Everything from the line containing "36: (303, 136, 8.25)" through the final line of the entries must be repeated exactly, and only that, without pictures.

######

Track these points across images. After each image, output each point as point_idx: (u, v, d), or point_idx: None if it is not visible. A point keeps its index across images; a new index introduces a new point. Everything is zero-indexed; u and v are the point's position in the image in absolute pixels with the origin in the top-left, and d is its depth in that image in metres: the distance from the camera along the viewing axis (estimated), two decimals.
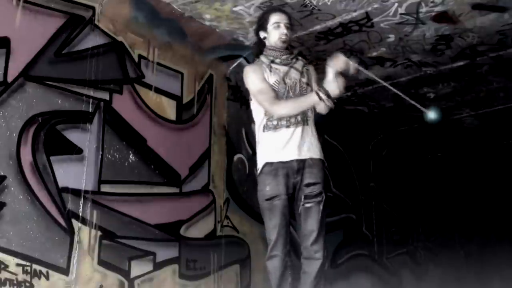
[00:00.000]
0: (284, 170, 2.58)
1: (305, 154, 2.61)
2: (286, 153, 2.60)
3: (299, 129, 2.63)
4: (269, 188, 2.58)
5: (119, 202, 3.43)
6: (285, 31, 2.75)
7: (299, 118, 2.64)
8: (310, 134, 2.67)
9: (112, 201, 3.39)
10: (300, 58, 2.85)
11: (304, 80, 2.74)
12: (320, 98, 2.53)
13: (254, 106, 2.77)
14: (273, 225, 2.57)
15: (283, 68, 2.73)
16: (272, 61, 2.74)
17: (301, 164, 2.59)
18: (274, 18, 2.78)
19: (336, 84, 2.54)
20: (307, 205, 2.56)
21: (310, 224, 2.55)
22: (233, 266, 4.23)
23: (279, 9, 3.02)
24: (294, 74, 2.73)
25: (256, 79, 2.69)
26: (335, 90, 2.54)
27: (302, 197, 2.58)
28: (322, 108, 2.69)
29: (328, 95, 2.53)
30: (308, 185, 2.58)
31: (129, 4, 3.64)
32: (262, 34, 2.82)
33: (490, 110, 5.99)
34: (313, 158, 2.63)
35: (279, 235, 2.55)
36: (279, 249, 2.56)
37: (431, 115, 2.49)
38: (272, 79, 2.69)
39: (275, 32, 2.76)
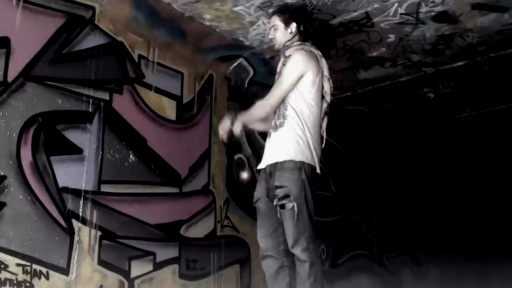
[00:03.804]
0: (264, 174, 2.69)
1: (276, 158, 2.61)
2: (264, 159, 2.72)
3: (274, 133, 2.67)
4: (255, 193, 2.73)
5: (119, 202, 3.43)
6: (269, 36, 2.84)
7: (276, 122, 2.65)
8: (285, 137, 2.60)
9: (112, 201, 3.39)
10: (285, 53, 2.74)
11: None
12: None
13: None
14: (259, 226, 2.69)
15: None
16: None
17: (272, 168, 2.62)
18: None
19: (237, 125, 2.67)
20: (279, 208, 2.55)
21: (286, 228, 2.54)
22: (233, 266, 4.23)
23: (272, 12, 3.02)
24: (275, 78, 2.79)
25: None
26: (237, 125, 2.67)
27: (275, 200, 2.58)
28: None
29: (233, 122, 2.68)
30: (276, 187, 2.56)
31: (129, 4, 3.63)
32: None
33: (490, 110, 5.98)
34: (282, 161, 2.57)
35: (265, 236, 2.64)
36: (270, 249, 2.63)
37: None
38: None
39: None
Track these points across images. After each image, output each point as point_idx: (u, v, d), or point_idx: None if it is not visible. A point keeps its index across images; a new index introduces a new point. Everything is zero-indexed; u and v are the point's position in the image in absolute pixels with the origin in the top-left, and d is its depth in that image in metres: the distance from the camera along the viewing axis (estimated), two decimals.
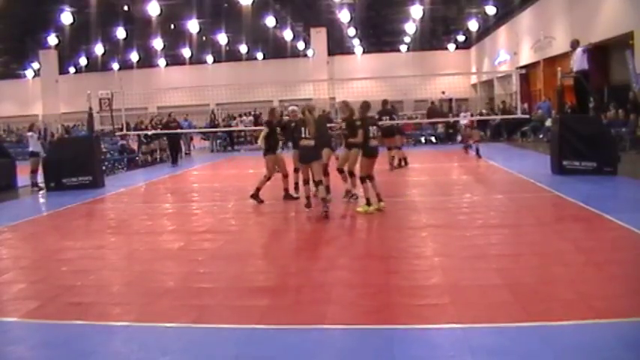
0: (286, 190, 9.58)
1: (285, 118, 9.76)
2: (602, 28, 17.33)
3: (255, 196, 9.32)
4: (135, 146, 19.18)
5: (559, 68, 12.63)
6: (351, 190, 9.22)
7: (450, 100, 29.13)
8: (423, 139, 22.45)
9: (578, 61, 11.76)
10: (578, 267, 5.24)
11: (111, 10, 25.81)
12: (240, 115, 26.32)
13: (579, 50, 11.86)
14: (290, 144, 10.39)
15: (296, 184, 9.63)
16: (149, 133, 18.68)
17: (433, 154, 17.22)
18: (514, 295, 4.47)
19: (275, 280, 5.31)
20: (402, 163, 13.92)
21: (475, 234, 6.68)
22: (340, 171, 9.21)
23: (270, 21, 27.72)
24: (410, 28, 30.99)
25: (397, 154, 13.82)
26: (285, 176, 9.54)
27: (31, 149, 13.22)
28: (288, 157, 9.76)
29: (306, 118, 8.36)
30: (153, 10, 23.62)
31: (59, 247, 7.07)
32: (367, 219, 7.94)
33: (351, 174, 8.97)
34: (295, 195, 9.58)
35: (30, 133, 13.56)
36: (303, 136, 8.25)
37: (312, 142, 8.24)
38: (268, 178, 9.36)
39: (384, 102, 13.70)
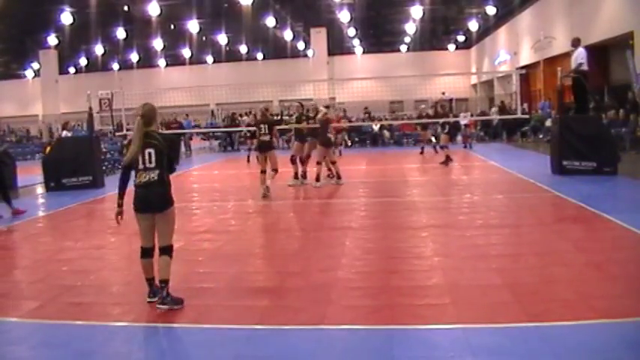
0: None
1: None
2: (602, 28, 17.34)
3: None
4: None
5: (559, 68, 12.60)
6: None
7: (450, 100, 29.09)
8: None
9: (578, 61, 11.64)
10: (578, 267, 5.24)
11: (111, 10, 25.81)
12: (241, 115, 26.33)
13: (581, 49, 11.74)
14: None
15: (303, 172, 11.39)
16: None
17: (433, 154, 17.20)
18: (514, 295, 4.46)
19: (275, 280, 5.30)
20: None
21: (475, 234, 6.68)
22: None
23: (270, 21, 27.72)
24: (410, 28, 30.99)
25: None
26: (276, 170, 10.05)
27: None
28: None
29: None
30: (153, 10, 23.64)
31: (59, 247, 7.07)
32: (368, 219, 7.94)
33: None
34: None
35: (64, 132, 13.91)
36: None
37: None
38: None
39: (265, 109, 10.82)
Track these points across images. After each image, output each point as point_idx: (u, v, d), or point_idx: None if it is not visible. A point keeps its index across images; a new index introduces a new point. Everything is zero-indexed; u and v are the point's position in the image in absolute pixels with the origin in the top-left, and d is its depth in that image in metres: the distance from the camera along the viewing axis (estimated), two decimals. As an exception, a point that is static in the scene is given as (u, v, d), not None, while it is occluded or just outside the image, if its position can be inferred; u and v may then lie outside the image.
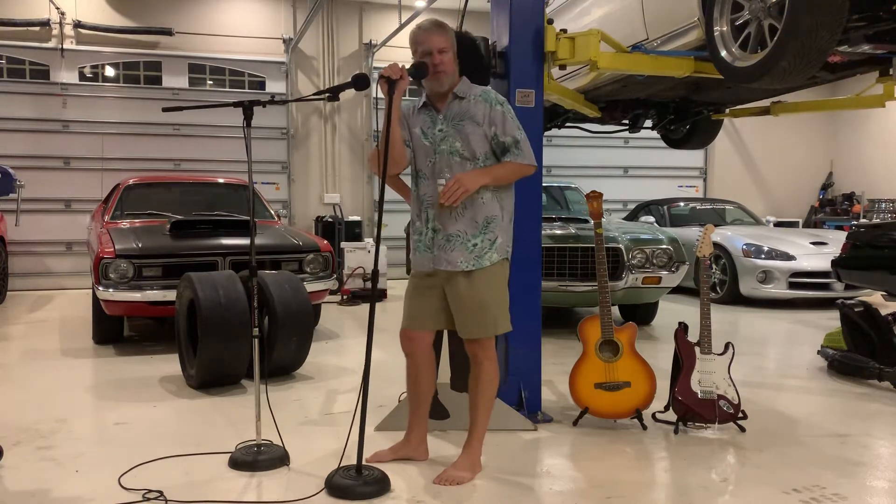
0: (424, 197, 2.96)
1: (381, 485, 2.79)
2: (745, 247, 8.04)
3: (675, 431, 3.55)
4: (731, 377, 3.56)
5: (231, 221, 6.29)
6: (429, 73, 2.89)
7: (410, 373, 3.12)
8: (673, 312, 7.03)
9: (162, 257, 5.50)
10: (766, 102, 5.52)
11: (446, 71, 2.91)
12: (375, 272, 2.82)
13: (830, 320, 6.05)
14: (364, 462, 2.82)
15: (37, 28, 9.51)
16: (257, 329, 3.15)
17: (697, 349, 3.57)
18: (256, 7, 10.47)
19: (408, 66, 2.87)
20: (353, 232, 9.83)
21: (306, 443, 3.39)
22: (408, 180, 3.14)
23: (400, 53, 9.73)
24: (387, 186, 3.51)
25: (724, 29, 3.60)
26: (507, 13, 3.69)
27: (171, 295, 5.06)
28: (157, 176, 8.07)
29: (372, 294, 2.80)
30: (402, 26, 9.37)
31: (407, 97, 3.02)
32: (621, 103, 5.73)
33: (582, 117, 6.09)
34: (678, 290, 6.98)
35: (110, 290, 5.27)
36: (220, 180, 7.63)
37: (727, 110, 5.86)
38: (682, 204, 9.96)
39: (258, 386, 3.14)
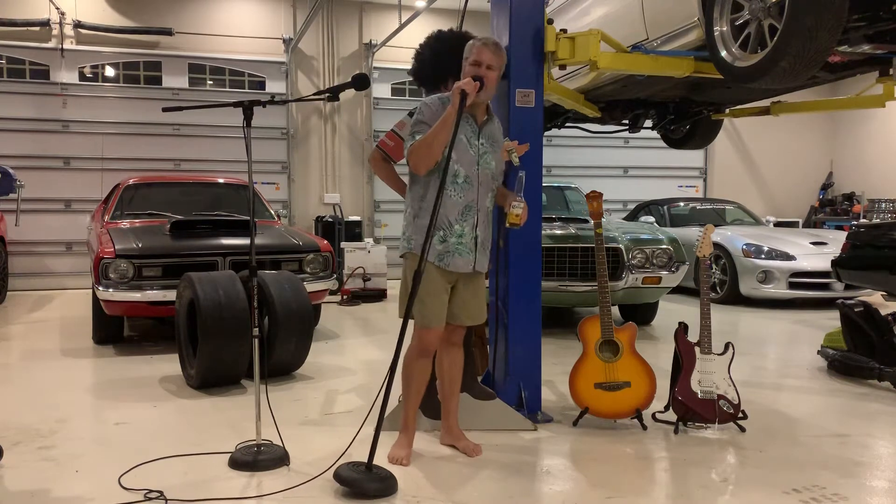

######

[Solution to this exercise]
36: (303, 136, 8.25)
37: (312, 142, 8.24)
38: (268, 178, 9.36)
39: (384, 102, 13.70)
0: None
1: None
2: (602, 28, 17.34)
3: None
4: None
5: (559, 68, 12.60)
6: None
7: (450, 100, 29.09)
8: None
9: (578, 61, 11.64)
10: (578, 267, 5.24)
11: (111, 10, 25.81)
12: (241, 115, 26.33)
13: (581, 49, 11.74)
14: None
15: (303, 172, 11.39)
16: None
17: (433, 154, 17.20)
18: (514, 295, 4.46)
19: (275, 280, 5.30)
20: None
21: (475, 234, 6.68)
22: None
23: (270, 21, 27.72)
24: (410, 28, 30.99)
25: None
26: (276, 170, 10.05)
27: None
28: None
29: None
30: (153, 10, 23.64)
31: (59, 247, 7.07)
32: (368, 219, 7.94)
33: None
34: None
35: (64, 132, 13.91)
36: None
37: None
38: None
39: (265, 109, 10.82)
Track these points across images. After each image, output each point as point_idx: (u, v, d), or point_idx: None if it is not visible. A point keeps its index across images; a new index introduces a new point. Everything is zero-indexed; u and v are the point's position in the image in absolute pixels with the origin in the top-left, and d is its depth in that image in metres: the distance from the camera along the viewing axis (estimated), two decimals. As an exception, a point that is static in the scene is given as (u, v, d), not None, while it is occluded or just outside the image, if its position can be inferred; u and v may then lie outside the image.
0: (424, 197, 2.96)
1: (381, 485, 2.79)
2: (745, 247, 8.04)
3: (675, 431, 3.55)
4: (731, 377, 3.56)
5: (231, 221, 6.29)
6: (429, 73, 2.89)
7: (410, 373, 3.12)
8: (673, 312, 7.03)
9: (162, 257, 5.50)
10: (766, 102, 5.52)
11: (446, 71, 2.91)
12: (375, 272, 2.82)
13: (830, 320, 6.05)
14: (364, 462, 2.82)
15: (37, 28, 9.51)
16: (257, 329, 3.15)
17: (697, 349, 3.57)
18: (256, 7, 10.47)
19: (408, 66, 2.87)
20: (353, 232, 9.83)
21: (306, 443, 3.39)
22: (408, 180, 3.14)
23: (400, 53, 9.73)
24: (387, 186, 3.51)
25: (724, 29, 3.60)
26: (507, 13, 3.69)
27: (171, 295, 5.06)
28: (157, 176, 8.07)
29: (372, 294, 2.80)
30: (402, 26, 9.37)
31: (407, 97, 3.02)
32: (621, 103, 5.73)
33: (582, 117, 6.09)
34: (678, 290, 6.98)
35: (110, 290, 5.27)
36: (220, 180, 7.63)
37: (727, 110, 5.86)
38: (682, 204, 9.96)
39: (258, 386, 3.14)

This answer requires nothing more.